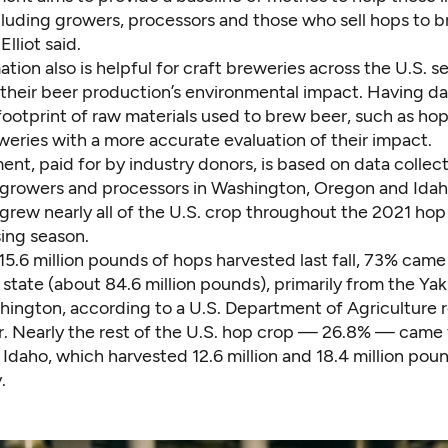
cluding growers, processors and those who sell hops to b
Elliot said.
tion also is helpful for craft breweries across the U.S. s
their beer production’s environmental impact. Having d
ootprint of raw materials used to brew beer, such as hop
eries with a more accurate evaluation of their impact.
nt, paid for by industry donors, is based on data collec
 growers and processors in Washington, Oregon and Idah
 grew nearly all of the U.S. crop throughout the 2021 ho
ing season.
15.6 million pounds of hops harvested last fall, 73% cam
tate (about 84.6 million pounds), primarily from the Yak
hington, according to a
U.S. Department of Agriculture 
ear. Nearly the rest of the U.S. hop crop — 26.8% — came
daho, which harvested 12.6 million and 18.4 million poun
.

· · · ·

→ **The task**
Write out each line exactly, beginning at the one with "ing season." and ending at the final line of the records above, with nothing added.

→ **Written response**
ing season.
15.6 million pounds of hops harvested last fall, 73% cam
tate (about 84.6 million pounds), primarily from the Yak
hington, according to a
U.S. Department of Agriculture 
ear. Nearly the rest of the U.S. hop crop — 26.8% — came
daho, which harvested 12.6 million and 18.4 million poun
.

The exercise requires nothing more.